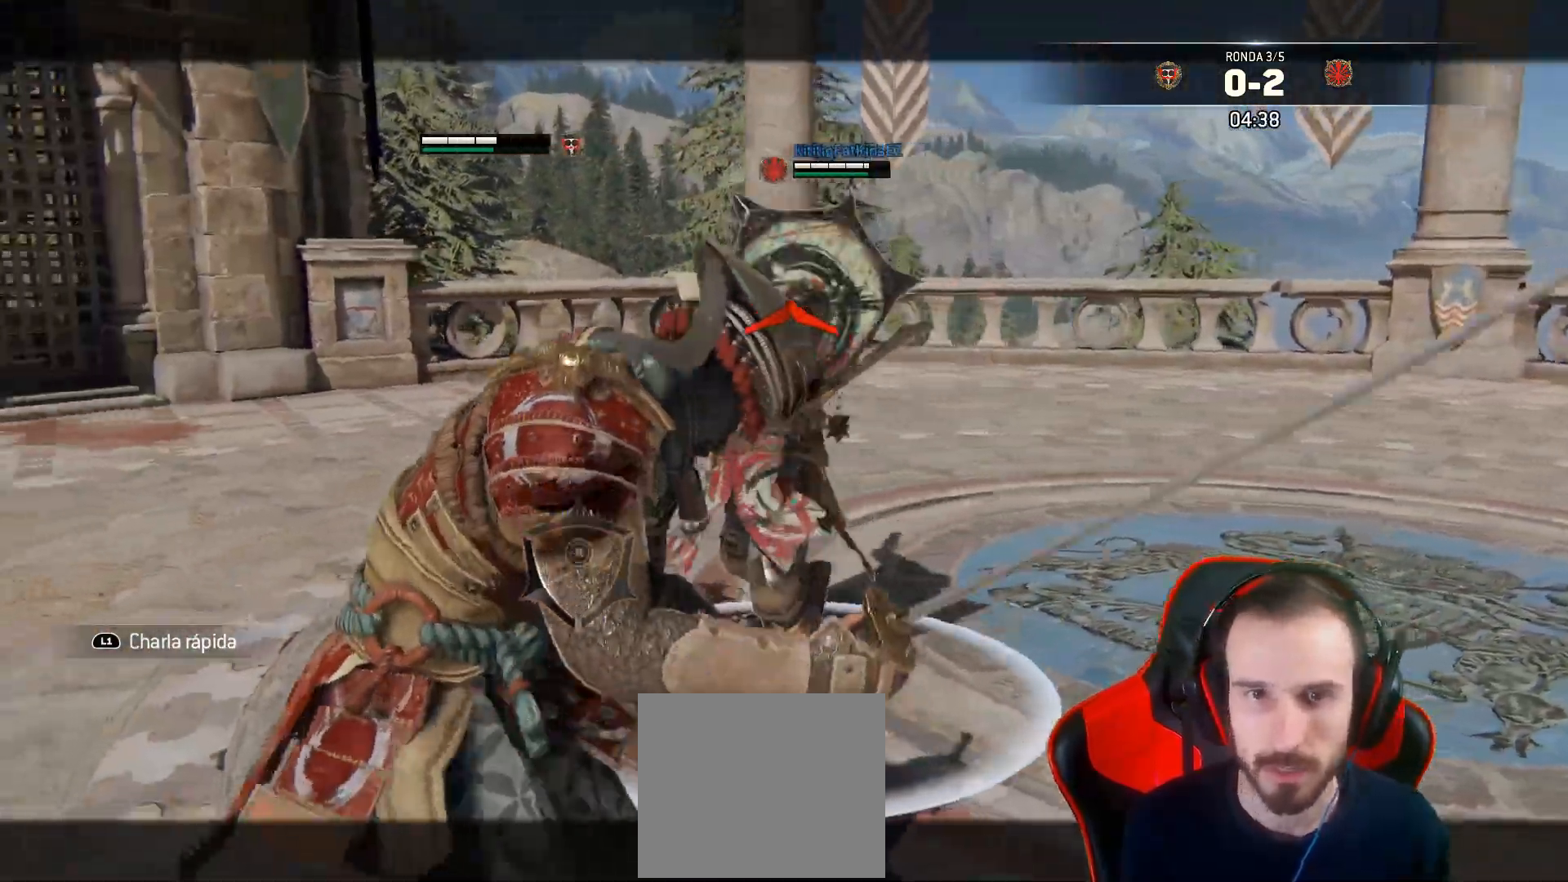
{"dt_ms": 500, "buttons": ["L2", "L3", "R3"], "left_stick": "up", "right_stick": "up", "events": [[83, "L3", "down"], [83, "left_stick", "up"], [383, "R3", "down"]]}
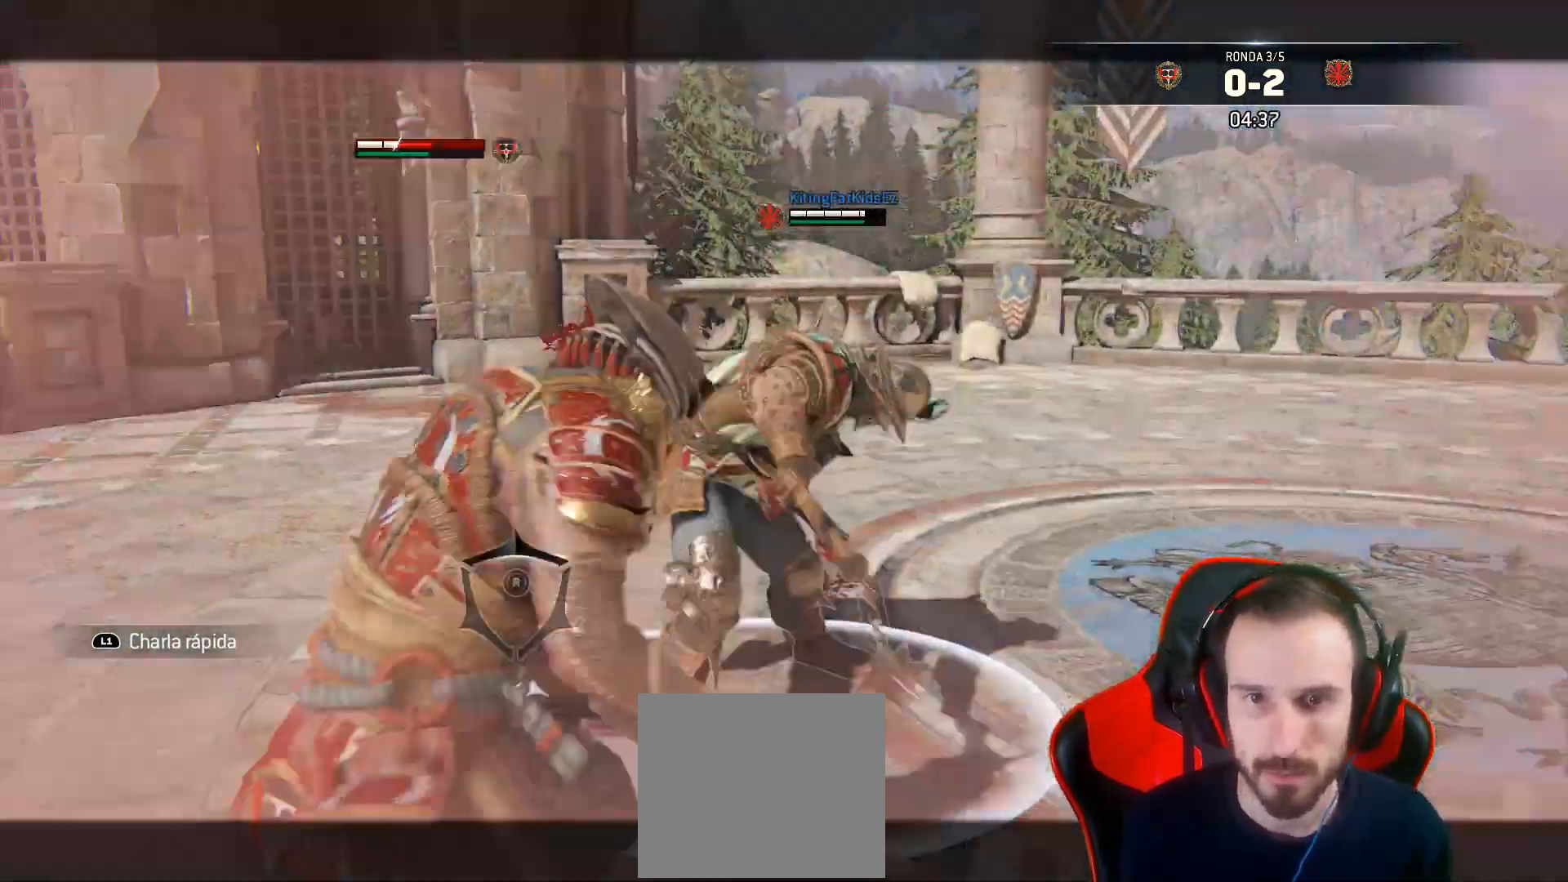
{"dt_ms": 500, "buttons": ["L2"], "left_stick": "up-right", "right_stick": "right"}
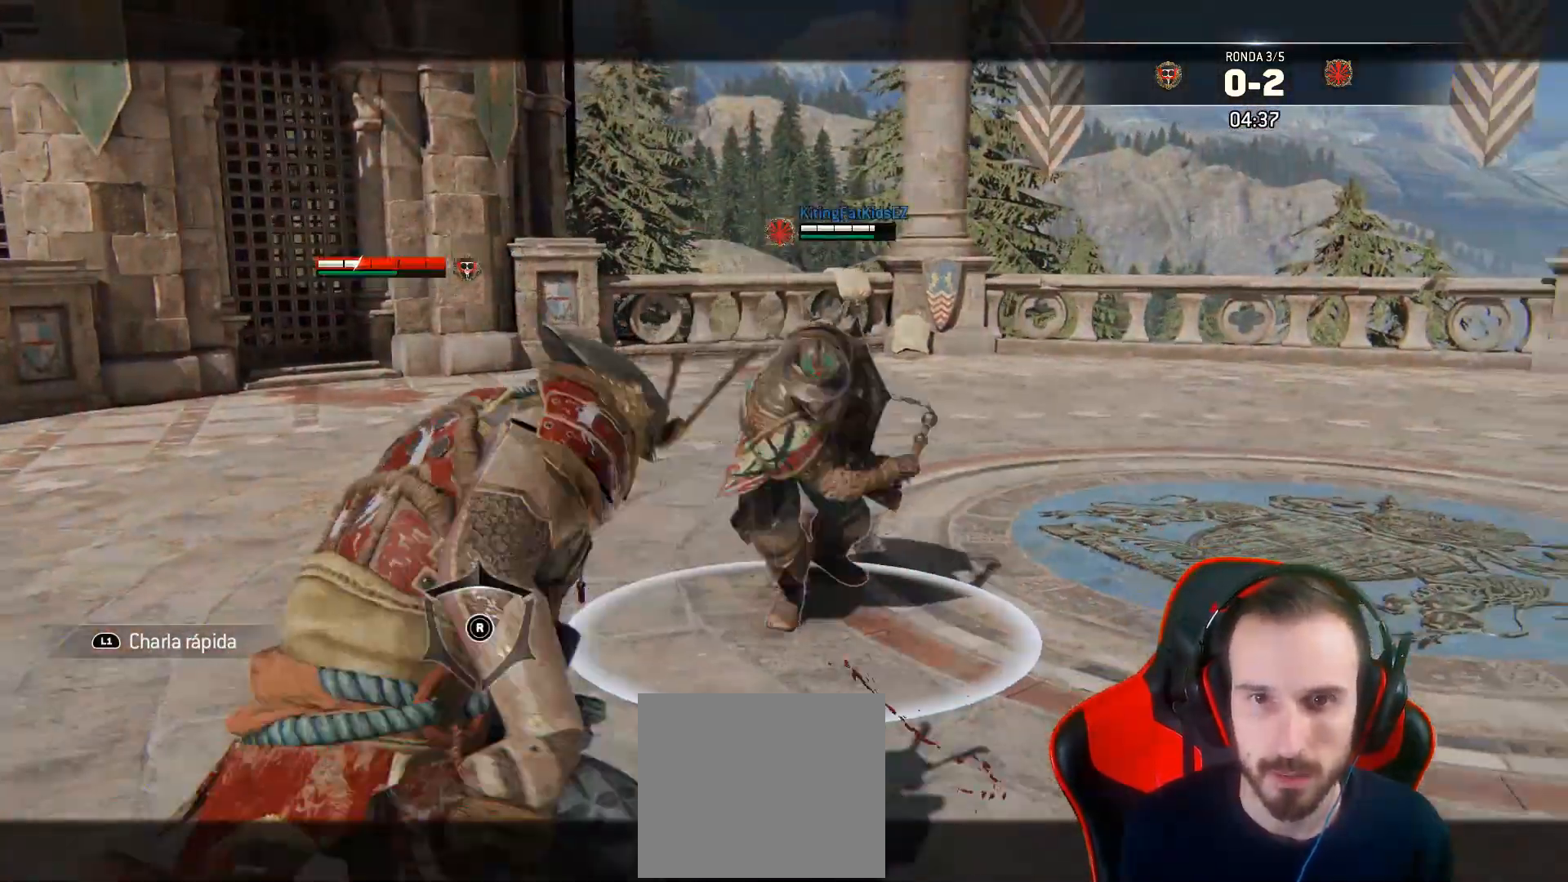
{"dt_ms": 500, "buttons": ["L2", "L3"], "left_stick": "up", "right_stick": "right", "events": [[67, "L3", "down"], [67, "left_stick", "up"], [117, "R1", "down"], [183, "R1", "up"], [267, "R1", "down"], [367, "R1", "up"]]}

What is being asked> Without including any picture, output all the material exactly as it appears.

Answer for this exercise>
{"dt_ms": 500, "buttons": ["L2", "L3", "R3"], "left_stick": "up", "right_stick": "up", "events": [[83, "L3", "down"], [83, "left_stick", "up"], [383, "R3", "down"]]}
{"dt_ms": 500, "buttons": ["L2"], "left_stick": "up-right", "right_stick": "right"}
{"dt_ms": 500, "buttons": ["L2", "L3"], "left_stick": "up", "right_stick": "right", "events": [[67, "L3", "down"], [67, "left_stick", "up"], [117, "R1", "down"], [183, "R1", "up"], [267, "R1", "down"], [367, "R1", "up"]]}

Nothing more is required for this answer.